- Opening Delimiter -

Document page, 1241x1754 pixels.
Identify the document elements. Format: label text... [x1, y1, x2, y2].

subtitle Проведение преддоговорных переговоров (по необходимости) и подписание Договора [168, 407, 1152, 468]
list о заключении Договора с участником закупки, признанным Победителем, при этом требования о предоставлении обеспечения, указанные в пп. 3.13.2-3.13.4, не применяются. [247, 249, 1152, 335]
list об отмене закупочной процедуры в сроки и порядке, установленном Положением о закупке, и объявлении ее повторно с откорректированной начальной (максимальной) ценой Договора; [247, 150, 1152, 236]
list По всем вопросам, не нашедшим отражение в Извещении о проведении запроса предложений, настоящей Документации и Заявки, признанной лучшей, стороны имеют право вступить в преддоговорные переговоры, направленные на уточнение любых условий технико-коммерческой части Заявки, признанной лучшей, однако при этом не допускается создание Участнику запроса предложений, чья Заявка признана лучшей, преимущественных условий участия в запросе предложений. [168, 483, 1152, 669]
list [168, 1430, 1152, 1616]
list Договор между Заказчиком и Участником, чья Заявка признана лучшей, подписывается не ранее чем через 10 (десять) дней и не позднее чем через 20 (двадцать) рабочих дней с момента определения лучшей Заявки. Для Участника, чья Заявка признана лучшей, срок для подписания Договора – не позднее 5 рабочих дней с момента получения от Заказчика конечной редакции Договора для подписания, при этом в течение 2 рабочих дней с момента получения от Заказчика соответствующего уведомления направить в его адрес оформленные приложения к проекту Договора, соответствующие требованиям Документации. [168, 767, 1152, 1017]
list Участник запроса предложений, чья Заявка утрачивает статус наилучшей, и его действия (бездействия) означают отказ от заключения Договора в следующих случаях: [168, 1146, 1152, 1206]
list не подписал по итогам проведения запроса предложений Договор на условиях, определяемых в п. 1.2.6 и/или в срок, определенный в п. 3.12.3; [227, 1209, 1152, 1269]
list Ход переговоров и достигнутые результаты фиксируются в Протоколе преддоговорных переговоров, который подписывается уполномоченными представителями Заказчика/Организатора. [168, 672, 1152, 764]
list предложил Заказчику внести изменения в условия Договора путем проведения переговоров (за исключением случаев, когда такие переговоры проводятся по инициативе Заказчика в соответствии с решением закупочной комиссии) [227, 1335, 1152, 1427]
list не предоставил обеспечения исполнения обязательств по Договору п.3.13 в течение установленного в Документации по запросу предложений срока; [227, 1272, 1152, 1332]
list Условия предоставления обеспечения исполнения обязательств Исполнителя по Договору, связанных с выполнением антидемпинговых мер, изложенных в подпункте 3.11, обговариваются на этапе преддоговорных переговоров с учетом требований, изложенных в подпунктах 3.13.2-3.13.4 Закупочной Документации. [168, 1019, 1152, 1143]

- Closing Delimiter -

» **Activity**: Reproduce the data shown above exactly, including every line.

» **Written reply**:
Document page, 1241x1754 pixels.
Identify the document elements. Format: label text... [x1, y1, x2, y2].

subtitle Проведение преддоговорных переговоров (по необходимости) и подписание Договора [168, 407, 1152, 468]
list о заключении Договора с участником закупки, признанным Победителем, при этом требования о предоставлении обеспечения, указанные в пп. 3.13.2-3.13.4, не применяются. [247, 249, 1152, 335]
list об отмене закупочной процедуры в сроки и порядке, установленном Положением о закупке, и объявлении ее повторно с откорректированной начальной (максимальной) ценой Договора; [247, 150, 1152, 236]
list По всем вопросам, не нашедшим отражение в Извещении о проведении запроса предложений, настоящей Документации и Заявки, признанной лучшей, стороны имеют право вступить в преддоговорные переговоры, направленные на уточнение любых условий технико-коммерческой части Заявки, признанной лучшей, однако при этом не допускается создание Участнику запроса предложений, чья Заявка признана лучшей, преимущественных условий участия в запросе предложений. [168, 483, 1152, 669]
list [168, 1430, 1152, 1616]
list Договор между Заказчиком и Участником, чья Заявка признана лучшей, подписывается не ранее чем через 10 (десять) дней и не позднее чем через 20 (двадцать) рабочих дней с момента определения лучшей Заявки. Для Участника, чья Заявка признана лучшей, срок для подписания Договора – не позднее 5 рабочих дней с момента получения от Заказчика конечной редакции Договора для подписания, при этом в течение 2 рабочих дней с момента получения от Заказчика соответствующего уведомления направить в его адрес оформленные приложения к проекту Договора, соответствующие требованиям Документации. [168, 767, 1152, 1017]
list Участник запроса предложений, чья Заявка утрачивает статус наилучшей, и его действия (бездействия) означают отказ от заключения Договора в следующих случаях: [168, 1146, 1152, 1206]
list не подписал по итогам проведения запроса предложений Договор на условиях, определяемых в п. 1.2.6 и/или в срок, определенный в п. 3.12.3; [227, 1209, 1152, 1269]
list Ход переговоров и достигнутые результаты фиксируются в Протоколе преддоговорных переговоров, который подписывается уполномоченными представителями Заказчика/Организатора. [168, 672, 1152, 764]
list предложил Заказчику внести изменения в условия Договора путем проведения переговоров (за исключением случаев, когда такие переговоры проводятся по инициативе Заказчика в соответствии с решением закупочной комиссии) [227, 1335, 1152, 1427]
list не предоставил обеспечения исполнения обязательств по Договору п.3.13 в течение установленного в Документации по запросу предложений срока; [227, 1272, 1152, 1332]
list Условия предоставления обеспечения исполнения обязательств Исполнителя по Договору, связанных с выполнением антидемпинговых мер, изложенных в подпункте 3.11, обговариваются на этапе преддоговорных переговоров с учетом требований, изложенных в подпунктах 3.13.2-3.13.4 Закупочной Документации. [168, 1019, 1152, 1143]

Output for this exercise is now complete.